Jalak Bali (Leucopsar rothschildi) atau disebut juga Curik Bali adalah sejenis burung sedang
dengan panjang lebih kurang 25 cm. Burung pengicau berwarna putih ini merupakan
satwa endemik Indonesia yang hanya bisa ditemukan di Pulau Bali bagian barat.
Burung ini juga merupakan satu-satunya satwa endemik Pulau Bali yang masih
tersisa setelah Harimau Bali dinyatakan punah. Sejak tahun 1991, satwa yang
masuk kategori “kritis” (Critically Endangered) dalam Redlist IUCN dan
nyaris punah di habitat aslinya ini dinobatkan
sebagai fauna identitas (maskot) provinsi Bali.
Jalak Bali ditemukan pertama kali oleh Dr. Baron Stressmann
seorang ahli burung berkebangsaan Inggeris pada tanggal 24 Maret 1911. Nama
ilmiah Jalak Bali (Leucopsar rothschildi) dinamakan sesuai dengan nama
Walter Rothschild pakar hewan berkebangsaan Inggris yang pertama kali
mendiskripsikan spesies pada tahun 1912.
Burung
Jalak Bali ini mudah dikenali dengan ciri-ciri khusus, di antaranya
memiliki bulu yang putih di seluruh tubuhnya kecuali pada ujung ekor
dan sayapnya yang berwarna hitam. Jalak Bali memiliki pipi yang tidak ditumbuhi
bulu, berwarna biru cerah dan kaki yang berwarna keabu-abuan. Antara burung
jantan dan betina serupa.
Jalak Bali merupakan satwa yang secara hidupan
liar populasinya amat langka dan terancam kepunahan. Diperkirakan jumlah
spesies ini yang masih mampu bertahan di alam bebas hanya sekitar belasan ekor
saja. Karena itu, Jalak Bali memperoleh perhatian cukup serius dari
pemerintah Republik Indonesia, yaitu dengan ditetapkannya makhluk tersebut
sebagai satwa liar yang
dilindungi oleh undang-undang.
Perlindungan hukum untuk menyelamatkan satwa tersebut ditetapkan berdasarkan
surat Keputusan Menteri
Pertanian Nomor 421/Kpts/Um/8/1970 tanggal 26 Agustus 1970. Berdasarkan
Peraturan Pemerintah Nomor 7 Tahun 1999 tentang Pengawetan Jenis Tumbuhan dan
Satwa Jalak Bali merupakan satwa yang dilarang diperdagangkan kecuali hasil
penangkaran dari generasi ketiga (indukan bukan dari alam).
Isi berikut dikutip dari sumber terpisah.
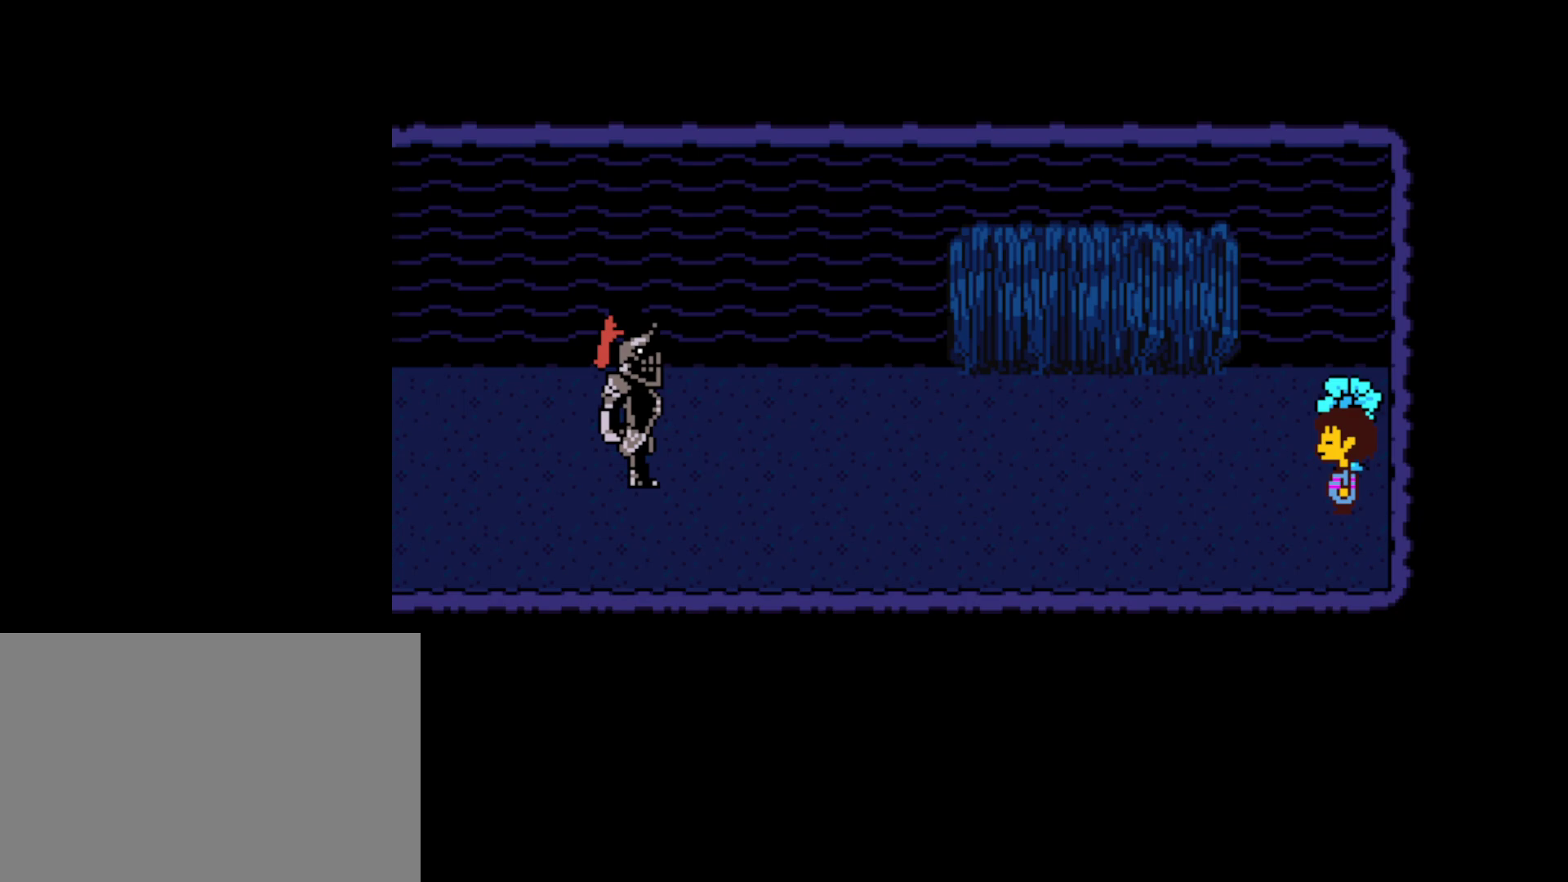
{"keys": [], "events": [[17, "shift", "up"], [50, "z", "down"], [67, "return", "up"], [67, "x", "down"], [100, "z", "up"], [117, "shift", "down"], [117, "x", "up"], [150, "return", "down"], [167, "shift", "up"], [200, "return", "up"], [200, "z", "down"], [217, "x", "down"], [250, "shift", "down"], [250, "z", "up"], [267, "x", "up"], [284, "return", "down"], [317, "shift", "up"], [350, "return", "up"], [367, "z", "down"], [400, "shift", "down"], [417, "return", "down"], [417, "z", "up"], [450, "shift", "up"], [484, "return", "up"]]}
Dalam konvensi perdagangan
internasional bagi jasad liar CITES Jalak
Bali terdaftar pada Apendix I, yaitu kelompok yang terancam kepunahan dan
dilarang untuk diperdagangkan. Sedang IUCN memasukkan
Jalak Bali dalam kategori “kritis” (Critically Endangered) yang
merupakan status konservasi yang diberikan terhadap spesies yang
memiliki risiko besar akan menjadi punah di alam liar atau akan
sepenuhnya punah dalam waktu dekat.
Kepunahan Jalak Bali di habitat aslinya disebabkan
oleh deforestasi (penggundulan hutan) dan perdagangan liar. Bahkan pada tahun
1999, sebanyak 39 ekor Jalak Bali yang berada di pusat penangkaran di Taman
Nasional Bali Barat, di rampok. Padahal penangkaran ini bertujuan untuk
melepasliarkan satwa yang terancam kepunahan ini ke alam bebas.
Untuk menghindari kepunahan, telah
didirikan pusat penangkaran yang salah satunya berada di Buleleng, Bali sejak
1995. Selain itu sebagian besar kebun binatang di seluruh dunia juga
menjalankan program penangkaran Jalak Bali. Tetapi tetap muncul sebuah tanya di
hati saya; mungkinkah beberapa tahun ke depan kita hanya akan menemui Jalak
Bali, Sang Maskot Bali, di balik sangkar-sangkar kebun binatang. Suatu hal yang
ironis, melihat sebuah maskot yang harus dikurung dalam kerangkeng besi.